Another way we're able to do this is
using open source standards uh like open
lineage which we're also contributing to
uh up uh heavily uh upstream if you look
at the PRs in the open lineage
foundation.
But I think what we see is in order to
catch these data issues for any teams
who care about them, which increasingly
is everyone, we need more than just a
simple a few simple data checks. We need
to think about this holistically. And we
talk about this as bringing
observability across the data life
cycle.
Stemming issues or catching issues in
the data, but bringing them back to uh
where where where the change actually
happened, whether it's in the data
pipelines or in our event streams or in
our upstream databases. and uh
application services.
Data dog data observability is currently
in preview. A big thank you to all of
our design partners here so far. I'm
really looking forward to discussing
this with uh those of you were able to
discuss with today here in Berlin.
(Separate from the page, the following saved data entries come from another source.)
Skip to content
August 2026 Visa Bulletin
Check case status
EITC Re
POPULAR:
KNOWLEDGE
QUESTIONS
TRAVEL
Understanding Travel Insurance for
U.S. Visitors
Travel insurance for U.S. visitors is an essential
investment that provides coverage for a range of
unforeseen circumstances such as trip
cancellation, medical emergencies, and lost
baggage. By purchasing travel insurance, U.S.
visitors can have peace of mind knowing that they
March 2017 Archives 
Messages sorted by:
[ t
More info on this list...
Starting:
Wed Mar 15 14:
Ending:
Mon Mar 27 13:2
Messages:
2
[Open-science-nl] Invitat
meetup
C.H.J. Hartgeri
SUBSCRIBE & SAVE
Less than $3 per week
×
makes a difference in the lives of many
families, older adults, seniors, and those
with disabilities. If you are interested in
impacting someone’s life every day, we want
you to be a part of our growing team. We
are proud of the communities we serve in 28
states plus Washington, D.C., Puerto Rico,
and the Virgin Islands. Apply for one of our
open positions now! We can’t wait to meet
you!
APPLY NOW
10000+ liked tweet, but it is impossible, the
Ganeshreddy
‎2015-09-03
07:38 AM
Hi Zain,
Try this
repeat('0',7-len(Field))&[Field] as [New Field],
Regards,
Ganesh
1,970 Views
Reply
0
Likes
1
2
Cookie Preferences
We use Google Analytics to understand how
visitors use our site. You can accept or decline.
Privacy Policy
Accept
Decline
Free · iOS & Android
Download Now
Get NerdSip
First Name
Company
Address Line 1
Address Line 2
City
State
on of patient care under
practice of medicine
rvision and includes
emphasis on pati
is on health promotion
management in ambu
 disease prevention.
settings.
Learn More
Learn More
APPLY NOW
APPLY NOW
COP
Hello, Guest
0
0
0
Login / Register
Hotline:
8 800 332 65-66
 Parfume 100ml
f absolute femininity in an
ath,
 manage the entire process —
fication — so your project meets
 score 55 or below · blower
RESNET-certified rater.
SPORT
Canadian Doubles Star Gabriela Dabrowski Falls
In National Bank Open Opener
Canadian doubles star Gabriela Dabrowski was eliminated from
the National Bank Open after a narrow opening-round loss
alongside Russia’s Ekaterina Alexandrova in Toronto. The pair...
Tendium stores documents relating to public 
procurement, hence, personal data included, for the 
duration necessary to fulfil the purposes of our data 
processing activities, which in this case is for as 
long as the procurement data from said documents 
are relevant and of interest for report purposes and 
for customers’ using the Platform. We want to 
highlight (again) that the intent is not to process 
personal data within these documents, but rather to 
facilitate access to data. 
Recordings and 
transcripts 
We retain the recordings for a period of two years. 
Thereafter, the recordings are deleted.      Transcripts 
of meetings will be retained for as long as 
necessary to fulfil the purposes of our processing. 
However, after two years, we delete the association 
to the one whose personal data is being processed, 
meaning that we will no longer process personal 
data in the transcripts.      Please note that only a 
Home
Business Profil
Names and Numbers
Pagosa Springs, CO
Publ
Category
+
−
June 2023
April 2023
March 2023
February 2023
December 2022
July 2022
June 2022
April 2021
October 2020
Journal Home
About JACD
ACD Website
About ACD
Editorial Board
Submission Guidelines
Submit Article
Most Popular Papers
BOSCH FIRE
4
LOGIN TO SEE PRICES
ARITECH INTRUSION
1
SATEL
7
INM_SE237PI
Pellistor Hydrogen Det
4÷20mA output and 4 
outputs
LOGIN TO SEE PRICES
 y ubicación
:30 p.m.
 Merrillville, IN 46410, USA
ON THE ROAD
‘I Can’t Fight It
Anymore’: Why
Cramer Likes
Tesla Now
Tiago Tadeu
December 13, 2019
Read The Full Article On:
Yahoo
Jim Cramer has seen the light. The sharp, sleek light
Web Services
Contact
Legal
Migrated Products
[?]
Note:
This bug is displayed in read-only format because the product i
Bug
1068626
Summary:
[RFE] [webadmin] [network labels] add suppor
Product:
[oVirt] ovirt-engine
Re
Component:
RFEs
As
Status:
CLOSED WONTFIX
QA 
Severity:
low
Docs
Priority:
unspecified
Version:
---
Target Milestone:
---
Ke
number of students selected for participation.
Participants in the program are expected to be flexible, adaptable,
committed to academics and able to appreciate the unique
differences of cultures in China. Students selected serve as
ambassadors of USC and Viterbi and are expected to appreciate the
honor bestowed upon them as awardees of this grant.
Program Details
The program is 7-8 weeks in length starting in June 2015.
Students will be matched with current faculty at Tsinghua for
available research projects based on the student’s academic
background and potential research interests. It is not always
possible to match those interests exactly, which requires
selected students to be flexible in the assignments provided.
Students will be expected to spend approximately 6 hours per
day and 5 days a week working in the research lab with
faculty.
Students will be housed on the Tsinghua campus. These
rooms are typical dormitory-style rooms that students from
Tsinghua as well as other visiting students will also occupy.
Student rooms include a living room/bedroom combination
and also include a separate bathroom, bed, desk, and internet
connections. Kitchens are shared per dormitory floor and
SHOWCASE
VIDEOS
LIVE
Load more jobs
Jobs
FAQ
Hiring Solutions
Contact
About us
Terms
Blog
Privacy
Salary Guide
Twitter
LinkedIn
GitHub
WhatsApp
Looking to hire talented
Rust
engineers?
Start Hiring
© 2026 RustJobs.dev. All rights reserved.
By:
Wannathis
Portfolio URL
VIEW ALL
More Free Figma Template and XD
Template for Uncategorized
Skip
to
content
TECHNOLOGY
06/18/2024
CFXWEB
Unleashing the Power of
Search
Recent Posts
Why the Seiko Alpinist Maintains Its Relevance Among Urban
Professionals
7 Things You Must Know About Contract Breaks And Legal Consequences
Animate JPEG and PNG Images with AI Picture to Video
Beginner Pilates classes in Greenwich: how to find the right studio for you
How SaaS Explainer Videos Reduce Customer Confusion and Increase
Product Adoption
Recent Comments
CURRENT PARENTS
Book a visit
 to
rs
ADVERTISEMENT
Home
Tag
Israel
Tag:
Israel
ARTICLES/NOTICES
Um
and thank you very much
While observability practices have evolved in recent years, they have largely focused on application services and infrastructure. Yet it is data what powers our applications, businesses, and AI models. When data issues occur, the consequences can be far reaching, from poor product experiences to billing errors to misinformed AI outcomes. In this session, Jonathan Morin, Group Product Manager at Datadog, shares real-world examples of incidents and explains how data observability can address them, helping teams detect issues earlier, reduce costly downtime, and restore trust in their data.